Only one stretch of the records below should be repeated. It starts with the line containing "79: (330, 39, 0.68)" and goes on through the line containing "85: (313, 57, 0.71)", exactly as written.
=== Study material ===
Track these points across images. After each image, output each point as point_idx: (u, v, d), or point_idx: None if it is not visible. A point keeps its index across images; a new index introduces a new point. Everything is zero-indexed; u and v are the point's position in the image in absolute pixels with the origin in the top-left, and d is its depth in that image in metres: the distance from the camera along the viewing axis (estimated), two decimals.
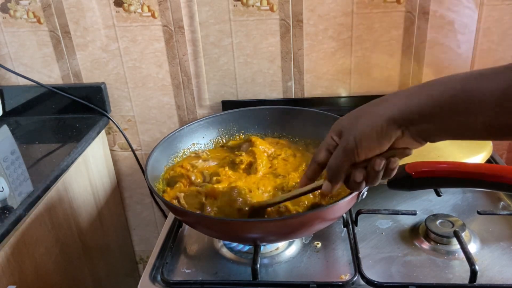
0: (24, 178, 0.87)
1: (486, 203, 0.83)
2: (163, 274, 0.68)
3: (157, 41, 1.07)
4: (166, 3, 1.02)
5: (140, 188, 1.28)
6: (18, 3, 1.05)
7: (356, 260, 0.69)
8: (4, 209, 0.76)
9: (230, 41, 1.05)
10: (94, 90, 1.11)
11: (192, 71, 1.09)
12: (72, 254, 0.98)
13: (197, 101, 1.13)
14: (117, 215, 1.26)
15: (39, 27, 1.07)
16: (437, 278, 0.67)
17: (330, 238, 0.76)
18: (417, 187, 0.64)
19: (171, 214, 0.83)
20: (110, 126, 1.18)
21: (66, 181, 0.96)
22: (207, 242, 0.78)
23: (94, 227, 1.09)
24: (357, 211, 0.77)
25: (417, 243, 0.74)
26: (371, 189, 0.67)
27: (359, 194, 0.66)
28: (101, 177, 1.14)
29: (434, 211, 0.79)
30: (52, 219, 0.90)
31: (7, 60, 1.11)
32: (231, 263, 0.72)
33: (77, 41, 1.08)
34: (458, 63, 1.04)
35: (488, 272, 0.67)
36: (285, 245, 0.74)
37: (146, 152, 1.22)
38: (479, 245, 0.72)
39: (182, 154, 0.84)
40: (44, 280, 0.86)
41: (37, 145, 1.02)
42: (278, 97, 1.10)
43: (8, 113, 1.14)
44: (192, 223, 0.69)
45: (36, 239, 0.84)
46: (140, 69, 1.10)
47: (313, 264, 0.71)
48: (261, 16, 1.01)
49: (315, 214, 0.62)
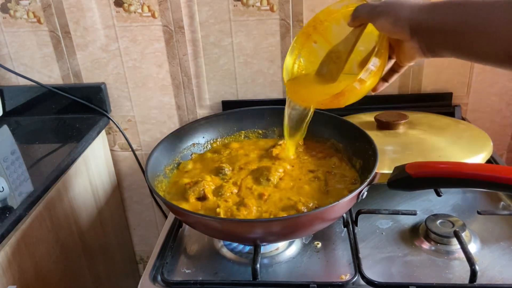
0: (24, 178, 0.87)
1: (486, 203, 0.83)
2: (163, 274, 0.68)
3: (157, 41, 1.07)
4: (166, 3, 1.02)
5: (140, 188, 1.28)
6: (18, 3, 1.05)
7: (356, 260, 0.69)
8: (4, 209, 0.76)
9: (230, 41, 1.05)
10: (94, 90, 1.11)
11: (192, 71, 1.09)
12: (72, 254, 0.98)
13: (197, 101, 1.13)
14: (117, 215, 1.26)
15: (39, 27, 1.07)
16: (437, 278, 0.67)
17: (330, 238, 0.76)
18: (417, 187, 0.64)
19: (171, 214, 0.83)
20: (110, 126, 1.18)
21: (66, 181, 0.96)
22: (207, 242, 0.78)
23: (94, 227, 1.09)
24: (357, 211, 0.77)
25: (417, 243, 0.74)
26: (371, 189, 0.68)
27: (359, 194, 0.66)
28: (101, 177, 1.14)
29: (434, 211, 0.79)
30: (52, 219, 0.90)
31: (7, 60, 1.11)
32: (231, 263, 0.72)
33: (77, 41, 1.08)
34: (459, 63, 1.04)
35: (488, 272, 0.67)
36: (285, 245, 0.74)
37: (146, 152, 1.22)
38: (479, 245, 0.72)
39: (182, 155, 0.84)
40: (44, 280, 0.86)
41: (37, 145, 1.02)
42: (278, 97, 1.10)
43: (8, 113, 1.14)
44: (192, 223, 0.69)
45: (36, 239, 0.84)
46: (140, 69, 1.10)
47: (313, 264, 0.71)
48: (261, 16, 1.01)
49: (315, 214, 0.62)
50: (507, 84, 1.06)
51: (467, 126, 0.93)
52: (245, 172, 0.78)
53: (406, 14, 0.54)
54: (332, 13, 0.68)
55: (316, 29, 0.70)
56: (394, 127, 0.89)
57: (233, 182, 0.76)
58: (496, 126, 1.11)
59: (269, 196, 0.72)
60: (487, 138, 0.86)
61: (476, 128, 0.91)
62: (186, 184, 0.75)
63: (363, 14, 0.59)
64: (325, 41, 0.69)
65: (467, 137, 0.87)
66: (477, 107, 1.09)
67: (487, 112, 1.10)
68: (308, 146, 0.85)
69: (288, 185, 0.75)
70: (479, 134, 0.88)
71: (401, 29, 0.54)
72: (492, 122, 1.11)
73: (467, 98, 1.08)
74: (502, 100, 1.08)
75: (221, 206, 0.69)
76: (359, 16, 0.59)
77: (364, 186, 0.65)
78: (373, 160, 0.69)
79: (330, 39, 0.68)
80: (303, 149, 0.84)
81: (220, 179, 0.77)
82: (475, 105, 1.09)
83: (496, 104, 1.09)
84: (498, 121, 1.11)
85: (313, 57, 0.71)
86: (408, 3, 0.55)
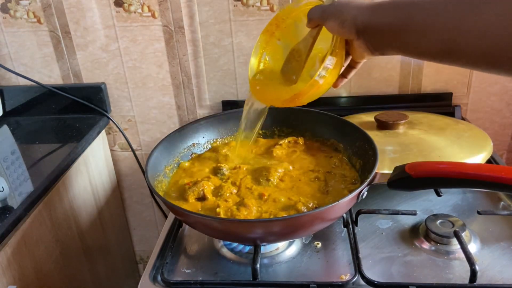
0: (24, 178, 0.87)
1: (486, 203, 0.83)
2: (163, 274, 0.68)
3: (157, 41, 1.07)
4: (166, 3, 1.02)
5: (140, 188, 1.28)
6: (18, 3, 1.05)
7: (356, 260, 0.69)
8: (4, 209, 0.76)
9: (230, 41, 1.05)
10: (94, 90, 1.11)
11: (192, 71, 1.09)
12: (72, 254, 0.98)
13: (197, 101, 1.13)
14: (117, 215, 1.26)
15: (39, 27, 1.07)
16: (437, 278, 0.67)
17: (330, 238, 0.76)
18: (417, 187, 0.64)
19: (171, 214, 0.83)
20: (110, 126, 1.18)
21: (66, 181, 0.96)
22: (207, 242, 0.77)
23: (94, 227, 1.09)
24: (357, 211, 0.77)
25: (417, 243, 0.74)
26: (371, 189, 0.68)
27: (359, 194, 0.66)
28: (101, 177, 1.14)
29: (434, 211, 0.79)
30: (52, 219, 0.90)
31: (7, 60, 1.11)
32: (231, 263, 0.72)
33: (77, 41, 1.08)
34: None
35: (488, 272, 0.67)
36: (285, 245, 0.74)
37: (146, 152, 1.22)
38: (479, 245, 0.72)
39: (182, 155, 0.84)
40: (44, 280, 0.86)
41: (37, 145, 1.02)
42: None
43: (8, 113, 1.14)
44: (192, 223, 0.69)
45: (36, 239, 0.84)
46: (140, 69, 1.10)
47: (313, 264, 0.71)
48: (261, 16, 1.01)
49: (315, 214, 0.62)
50: (507, 84, 1.06)
51: (467, 126, 0.93)
52: (244, 172, 0.78)
53: (352, 15, 0.56)
54: (293, 11, 0.70)
55: (278, 27, 0.71)
56: (394, 127, 0.89)
57: (232, 182, 0.76)
58: (496, 126, 1.11)
59: (269, 196, 0.72)
60: (487, 138, 0.86)
61: (476, 128, 0.91)
62: (186, 184, 0.76)
63: (315, 16, 0.61)
64: (288, 38, 0.71)
65: (467, 137, 0.87)
66: (477, 107, 1.09)
67: (487, 112, 1.10)
68: (308, 146, 0.85)
69: (288, 185, 0.75)
70: (479, 134, 0.88)
71: (348, 30, 0.57)
72: (492, 122, 1.11)
73: (467, 98, 1.08)
74: (502, 100, 1.08)
75: (221, 206, 0.69)
76: (312, 18, 0.62)
77: (364, 186, 0.65)
78: (373, 160, 0.69)
79: (293, 36, 0.70)
80: (303, 149, 0.84)
81: (219, 179, 0.77)
82: (475, 105, 1.09)
83: (496, 104, 1.09)
84: (498, 121, 1.11)
85: (278, 55, 0.72)
86: (355, 4, 0.57)
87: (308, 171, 0.78)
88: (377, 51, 0.58)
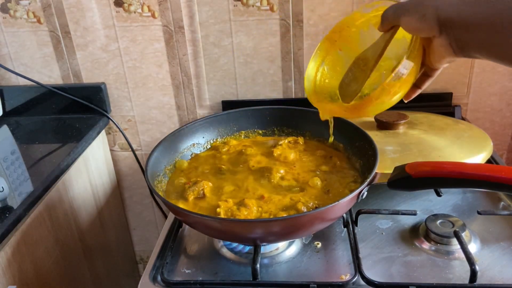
0: (24, 178, 0.87)
1: (486, 203, 0.83)
2: (163, 274, 0.68)
3: (157, 41, 1.07)
4: (166, 3, 1.02)
5: (140, 188, 1.28)
6: (18, 3, 1.05)
7: (356, 260, 0.69)
8: (4, 209, 0.76)
9: (230, 41, 1.05)
10: (94, 90, 1.11)
11: (192, 71, 1.09)
12: (72, 254, 0.98)
13: (197, 101, 1.13)
14: (117, 215, 1.26)
15: (39, 27, 1.07)
16: (437, 278, 0.67)
17: (330, 238, 0.76)
18: (417, 187, 0.64)
19: (171, 214, 0.83)
20: (110, 126, 1.18)
21: (66, 181, 0.96)
22: (207, 242, 0.77)
23: (94, 227, 1.09)
24: (357, 211, 0.77)
25: (417, 243, 0.74)
26: (371, 189, 0.68)
27: (359, 194, 0.66)
28: (101, 177, 1.14)
29: (434, 211, 0.79)
30: (52, 219, 0.90)
31: (7, 60, 1.11)
32: (231, 263, 0.72)
33: (77, 41, 1.08)
34: (459, 63, 1.04)
35: (488, 272, 0.67)
36: (285, 245, 0.74)
37: (146, 152, 1.22)
38: (479, 245, 0.72)
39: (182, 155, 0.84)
40: (44, 280, 0.86)
41: (37, 145, 1.02)
42: (278, 97, 1.10)
43: (8, 113, 1.14)
44: (192, 223, 0.69)
45: (36, 239, 0.84)
46: (140, 69, 1.10)
47: (313, 264, 0.71)
48: (261, 16, 1.01)
49: (315, 214, 0.62)
50: (507, 84, 1.06)
51: (467, 126, 0.93)
52: (244, 172, 0.78)
53: (434, 7, 0.48)
54: (360, 18, 0.63)
55: (342, 35, 0.64)
56: (394, 127, 0.89)
57: (232, 181, 0.76)
58: (496, 126, 1.11)
59: (269, 196, 0.72)
60: (487, 138, 0.86)
61: (476, 128, 0.91)
62: (186, 184, 0.76)
63: (389, 14, 0.53)
64: (352, 48, 0.64)
65: (467, 137, 0.87)
66: (477, 107, 1.09)
67: (487, 112, 1.10)
68: (308, 146, 0.85)
69: (288, 185, 0.75)
70: (479, 134, 0.88)
71: (428, 25, 0.49)
72: (492, 122, 1.11)
73: (467, 98, 1.08)
74: (502, 100, 1.08)
75: (221, 206, 0.69)
76: (387, 17, 0.54)
77: (364, 186, 0.65)
78: (373, 160, 0.69)
79: (358, 47, 0.62)
80: (303, 149, 0.84)
81: (219, 178, 0.77)
82: (475, 105, 1.09)
83: (496, 104, 1.09)
84: (498, 121, 1.11)
85: (338, 66, 0.65)
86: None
87: (308, 171, 0.78)
88: (462, 52, 0.49)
===
**Solution below**.
79: (330, 39, 0.68)
80: (303, 149, 0.84)
81: (220, 179, 0.77)
82: (475, 105, 1.09)
83: (496, 104, 1.09)
84: (498, 121, 1.11)
85: (313, 57, 0.71)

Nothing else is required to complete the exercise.